A la parálisis de la administración pública y el sistema bancario, sobrevino una ola de quiebras y la caída vertical de la actividad económica. Los diarios cerraban uno a uno, salvo La Nación –siguió saliendo en forma normal- y La Prensa -con una edición de emergencia.
Mientras tanto, a mediados de marzo, el presidente Domingo Sarmiento y su vicepresidente Adolfo Alsina abandonaron la ciudad en un tren especial junto a otros 70 prominentes ciudadanos. La huida también incluyó a la totalidad de los miembros de la Corte Suprema, los ministros del Poder Ejecutivo Nacional y la mayor parte de los diputados y senadores. “Hay ciertos rasgos de cobardía que dan la medida de lo que es un magistrado y de lo que podrá dar de sí en adelante, en el alto ejercicio que le confiaron los pueblos”, comentaba La Prensa.
Sin sus máximas autoridades, el 13 de marzo de 1871 miles de vecinos se congregaron en Plaza de la Victoria (hoy Plaza de Mayo) para conformar la Comisión Popular de Salud Pública. Entre sus funciones, asumió la tarea de expulsar a familias enteras de los conventillos donde se habían registrado casos.
“Los negocios cerrados. Calles desiertas. Faltan médicos. Muertos sin asistencia. Huye el que puede. Heroísmo de la Comisión Popular”, describe en su diario (9 de abril de 1871) el empresario y cronista Mardoqueo Navarro, testigo privilegiado de aquellos días sombríos. Del saldo final de muertes, figurarán sesenta sacerdotes, doce médicos, cinco farmacéuticos y otros cuatro miembros de la Comisión Popular.
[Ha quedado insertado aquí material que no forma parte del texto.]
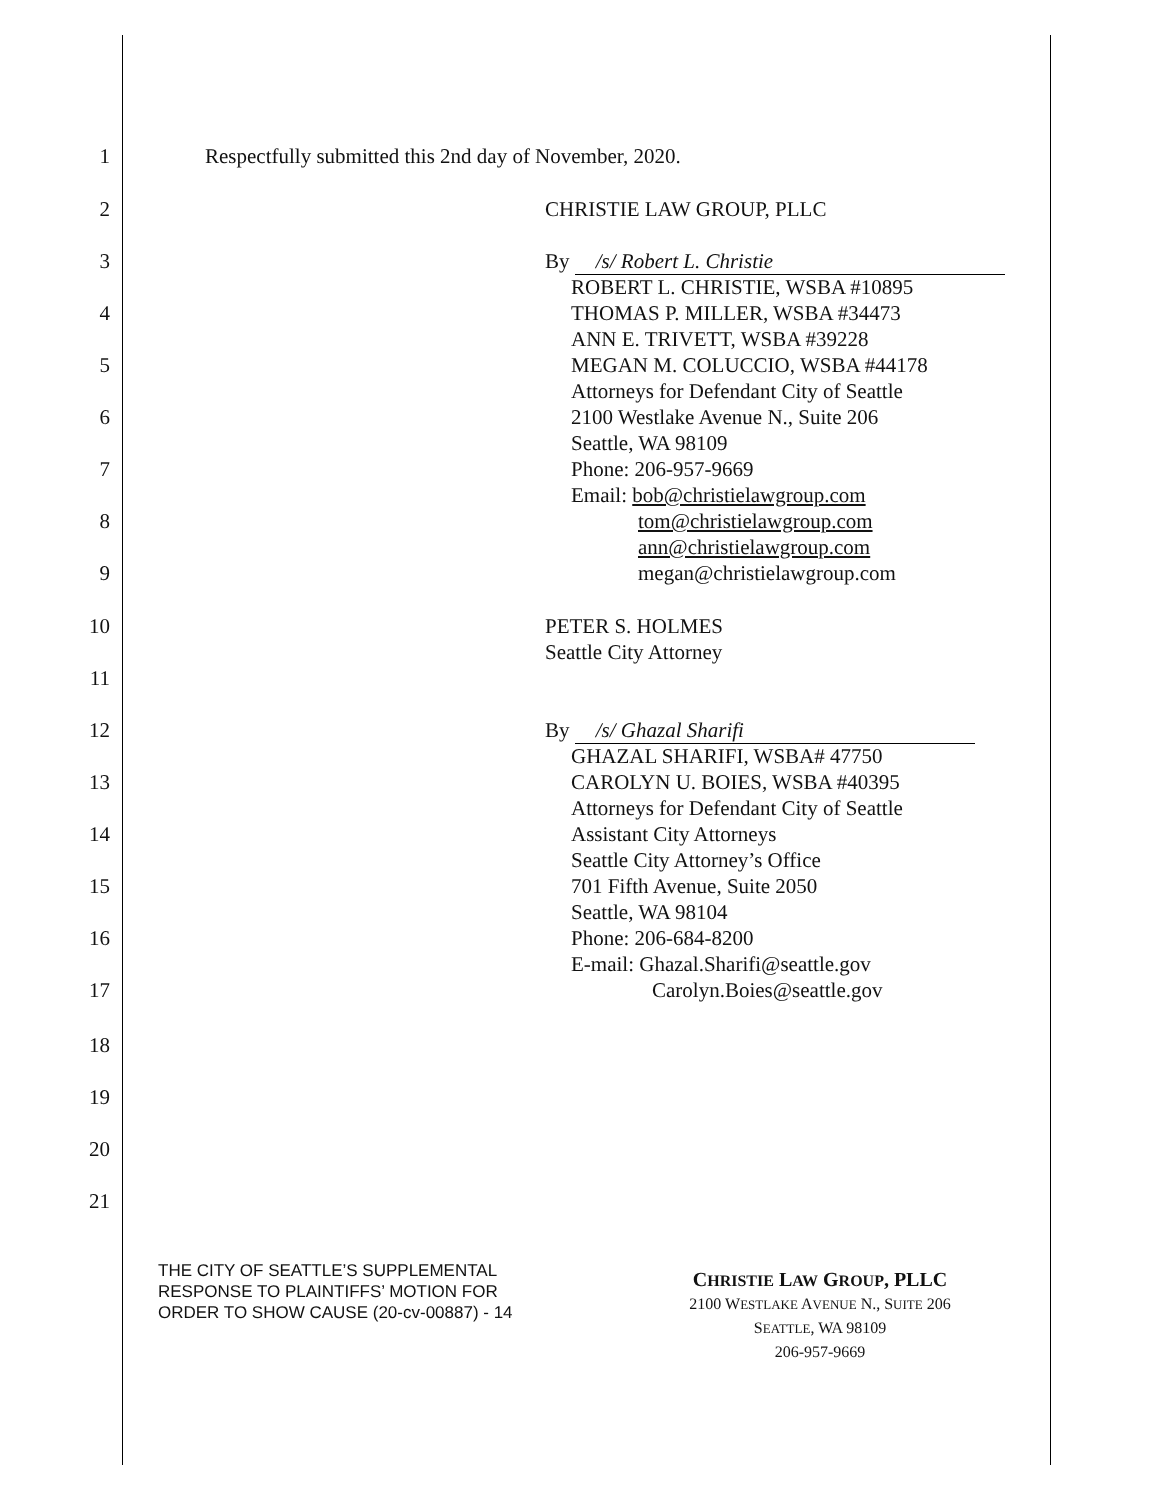1 Respectfully submitted this 2nd day of November, 2020.
2 CHRISTIE LAW GROUP, PLLC
3 By /s/ Robert L. Christie
ROBERT L. CHRISTIE, WSBA #10895
4 THOMAS P. MILLER, WSBA #34473
ANN E. TRIVETT, WSBA #39228
5 MEGAN M. COLUCCIO, WSBA #44178
Attorneys for Defendant City of Seattle
6 2100 Westlake Avenue N., Suite 206
Seattle, WA 98109
7 Phone: 206-957-9669
Email: bob@christielawgroup.com
8 tom@christielawgroup.com
ann@christielawgroup.com
9 megan@christielawgroup.com
10 PETER S. HOLMES
Seattle City Attorney
11
12 By /s/ Ghazal Sharifi
GHAZAL SHARIFI, WSBA# 47750
13 CAROLYN U. BOIES, WSBA #40395
Attorneys for Defendant City of Seattle
14 Assistant City Attorneys
Seattle City Attorney’s Office
15 701 Fifth Avenue, Suite 2050
Seattle, WA 98104
16 Phone: 206-684-8200
E-mail: Ghazal.Sharifi@seattle.gov
17 Carolyn.Boies@seattle.gov
18
19
20
21
THE CITY OF SEATTLE’S SUPPLEMENTAL
RESPONSE TO PLAINTIFFS’ MOTION FOR
ORDER TO SHOW CAUSE (20-cv-00887) - 14
CHRISTIE LAW GROUP, PLLC
2100 WESTLAKE AVENUE N., SUITE 206
SEATTLE, WA 98109
206-957-9669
Las crónicas de la época hablan incluso de enterramientos de gente viva. El diario La Prensa del 18 de abril relata el caso de un borracho levantado por un recolector de cadáveres y arrojado a una fosa. El supuesto muerto tuvo la suerte de despertarse a tiempo, justo cuando comenzaban a rociarlo con cal.
Aunque los brotes continuaron durante todo el invierno, la cifra de contagios y muertes comenzó a descender en la segunda mitad de abril. El final de la epidemia dio lugar a una catarata de sucesiones sospechosas de haber sido fraguadas para quedarse con propiedades de familias enteras víctimas de la fiebre.
Aquella tragedia humanitaria que vivió Buenos Aires no sólo dejó un tendal de muertes, sino un reordenamiento urbano, con la aparición de nuevos barrios y una profundización de las desigualdades sociales. También impulsó varios proyectos tendientes a la provisión de agua potable y cloacas. Sin embargo, el tiempo llevó a que las iniciativas terminen cajoneadas, excepto por las obras impulsadas en Barrio Norte y Recoleta.
Hay investigadores que aseguran que gran parte de la población negra de la ciudad disminuyó a partir de entonces, ya que la mayoría de ellos vivía en condiciones deplorables cerca de las zonas bajas de los arroyos y el Riachuelo.
A 150 años y en medio de una pandemia que continúa acechando, resulta clave entender aquella epidemia que azoló la ciudad, recordar sus escenas truculentas, la inacción y falta de respuesta gubernamental, la reacción popular organizada, sus consecuencias. El virus es otro, las circunstancias también. Solo resta confirmar si las autoridades esta vez sí están a la altura de las circunstancias.